Changes in Medicare reporting and payment are coming, and they’re coming fast. Regardless of whether you agree with where Medicare is heading or plan to participate in the first stage of these changes, you’re better off knowing what’s in store.
The first part of this article provided an overview of the Physician Voluntary Reporting Program (PVRP) that the Centers for Medicare and Medicaid (CMS) initiated at the beginning of 2006, including how the reported quality measures apply—or don’t apply—to hospitalists.
Benefits of Reporting
Eric Siegal, MD, chair of SHM’s Public Policy Committee, is convinced that hospitalists should participate in PVRP, although he stresses that he does not speak for SHM on the matter.
“Hospital medicine has positioned itself as a champion of quality improvement,” he points out. “We talk the talk, so now we need to walk the walk [with voluntary reporting]. As a group of physicians who live and breathe this issue, we’ll have that much more credibility for supporting this program.”
Dr. Siegal not only believes hospitalists should report through PVRP, he thinks they will excel at doing so: “Because we’re already used to being measured, I have a suspicion that our adherence to these metrics is going to look very good. This will serve to bolster the argument that hospitalists add value to the care of hospitalized patients.”
Potential Problem Areas for Hospitalists
Hospitalists who participate in PVRP may face a bumpy road. “There are small problems,” admits Dr. Siegal.
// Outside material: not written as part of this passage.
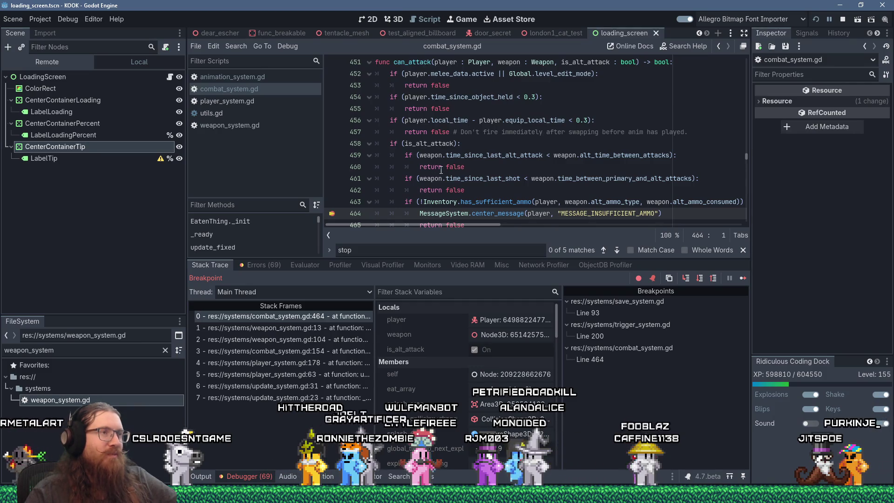
{"action": "scroll", "coordinate": [441, 171], "scroll_direction": "down", "scroll_amount": 1}
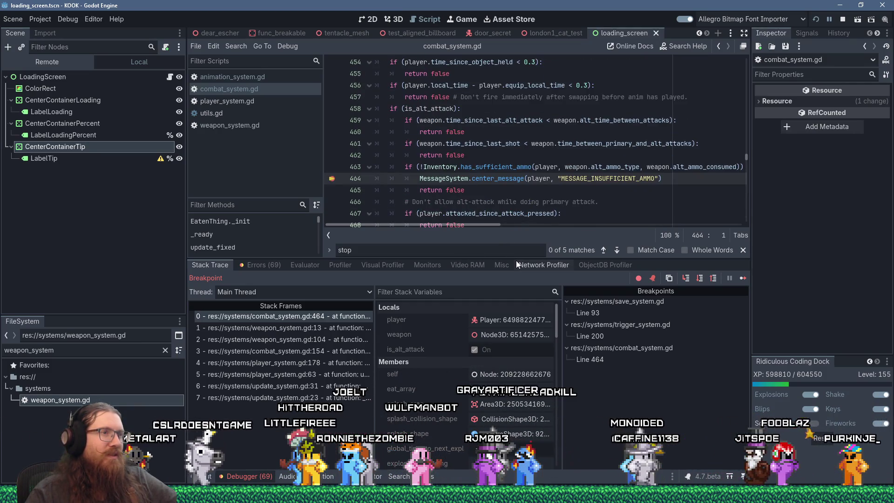
{"action": "left_click_drag", "start_coordinate": [516, 261], "coordinate": [506, 354]}
- Review can_attack's ammo checks and resume the paused game from the breakpoint
{"action": "scroll", "coordinate": [518, 264], "scroll_direction": "down", "scroll_amount": 1}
One of those is the disconnect between the 16 quality measures that physicians can report on and the role that hospitalists play.
“Of the 16 metrics in the starter set, maybe seven apply to hospitalists,” he explains.
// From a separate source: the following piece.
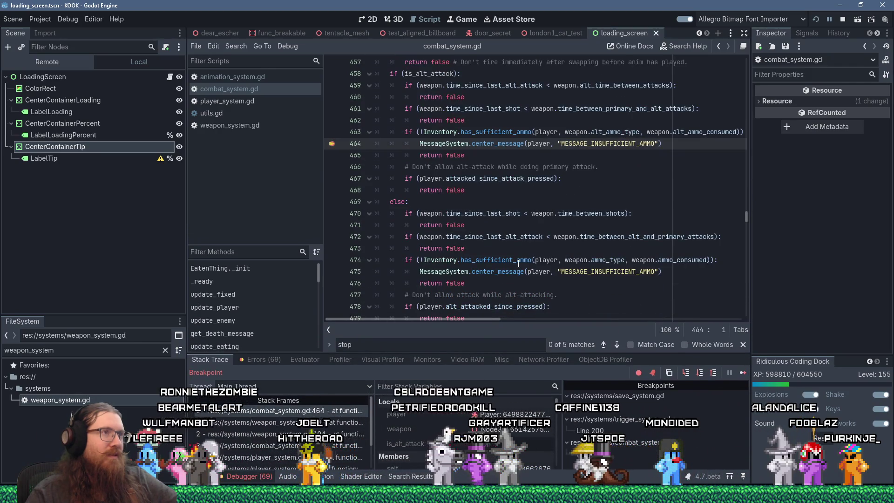
{"action": "scroll", "coordinate": [518, 250], "scroll_direction": "up", "scroll_amount": 1}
Hospitalists may face another unique problem in meeting those measures: “We may have dilemmas over responsibility and reporting,” predicts Dr. Siegal. “For instance, we’re increasingly co-managing patients with surgeons. If a hospitalist wants to comply with a metric, but the surgeon disagrees, does the hospitalist take the hit? The same is true with something like administering aspirin on arrival for acute myocardial infarction. Is that my responsibility or the emergency physician’s?”
Another issue is the Healthcare Common Procedure Coding System (HCPCS) codes—or G-codes—that comprise each of the current PVRP’s 16 quality measures.
“The G-codes are cumbersome,” says Dr. Siegal. “There are G-codes for each measure, and there is talk about changing to a different system. So you may set up to report G-codes only to have the system change. But get used to it—this is a dynamic process that is definitely going to evolve.”